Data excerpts
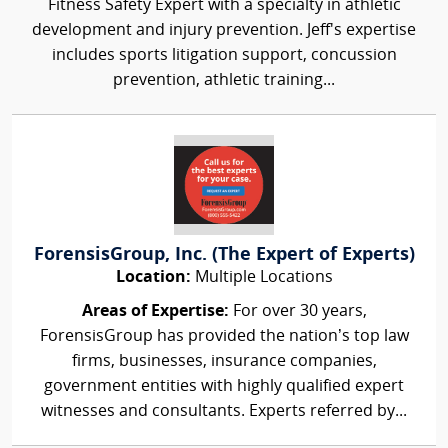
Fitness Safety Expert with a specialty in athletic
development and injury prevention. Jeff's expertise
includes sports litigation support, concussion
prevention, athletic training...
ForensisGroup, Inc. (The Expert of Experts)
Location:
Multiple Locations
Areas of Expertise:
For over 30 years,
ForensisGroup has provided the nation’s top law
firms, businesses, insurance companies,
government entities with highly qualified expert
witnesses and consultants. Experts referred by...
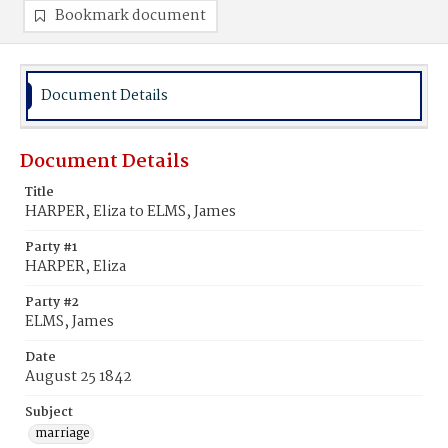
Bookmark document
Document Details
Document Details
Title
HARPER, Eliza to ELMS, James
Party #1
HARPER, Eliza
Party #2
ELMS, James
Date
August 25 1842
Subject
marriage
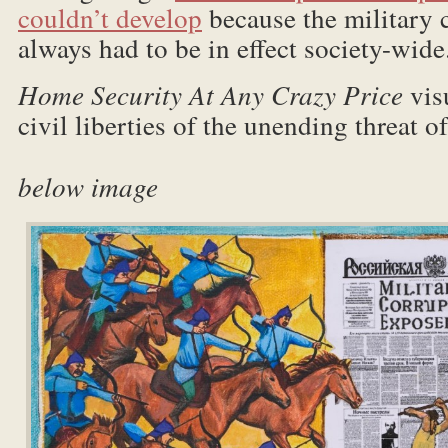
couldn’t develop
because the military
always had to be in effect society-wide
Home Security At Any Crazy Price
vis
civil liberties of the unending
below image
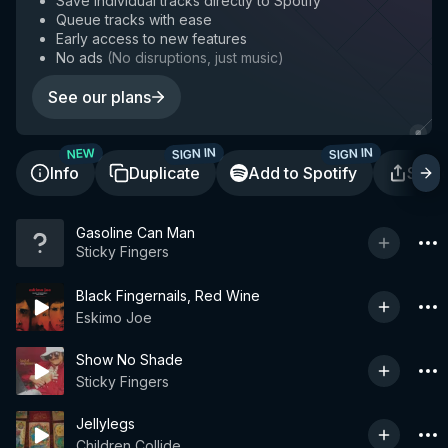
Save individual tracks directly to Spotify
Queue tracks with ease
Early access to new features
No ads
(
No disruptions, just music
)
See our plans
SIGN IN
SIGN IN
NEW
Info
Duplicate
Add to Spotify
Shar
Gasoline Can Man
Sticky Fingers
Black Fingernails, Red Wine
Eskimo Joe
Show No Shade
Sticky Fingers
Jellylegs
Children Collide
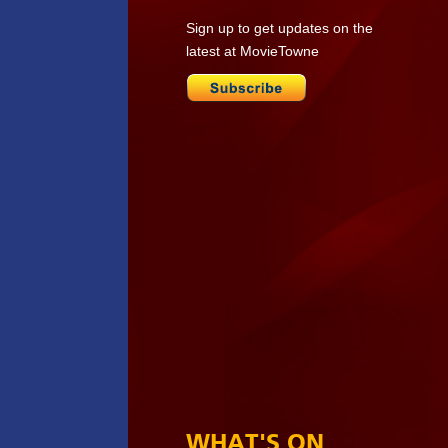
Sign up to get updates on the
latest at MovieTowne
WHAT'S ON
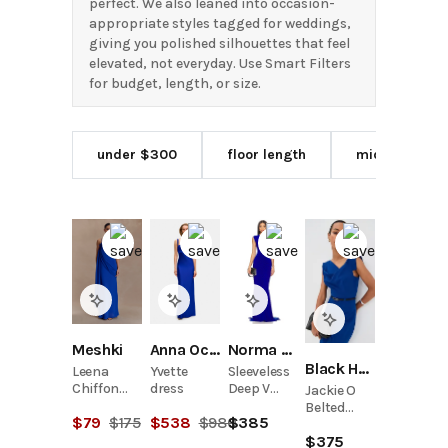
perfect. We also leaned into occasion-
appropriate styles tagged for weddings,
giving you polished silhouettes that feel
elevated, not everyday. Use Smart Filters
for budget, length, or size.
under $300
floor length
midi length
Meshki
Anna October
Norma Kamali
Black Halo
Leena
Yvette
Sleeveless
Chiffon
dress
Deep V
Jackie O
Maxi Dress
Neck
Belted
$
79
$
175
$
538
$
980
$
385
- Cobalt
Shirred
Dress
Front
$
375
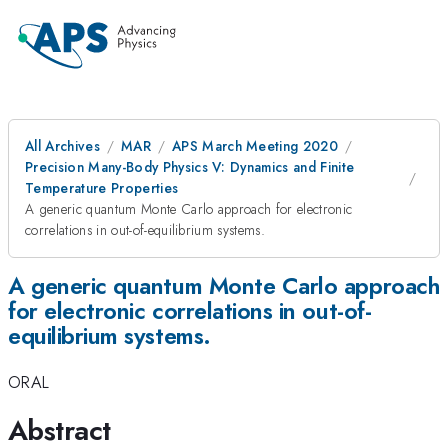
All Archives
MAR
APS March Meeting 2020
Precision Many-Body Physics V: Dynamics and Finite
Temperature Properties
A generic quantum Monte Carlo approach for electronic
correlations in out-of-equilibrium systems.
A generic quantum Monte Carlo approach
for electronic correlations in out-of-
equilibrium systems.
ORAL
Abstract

YOUR GOAL:
How many of the lines above hold the word "correlations"? State that number and nothing else.

OUTPUT:
2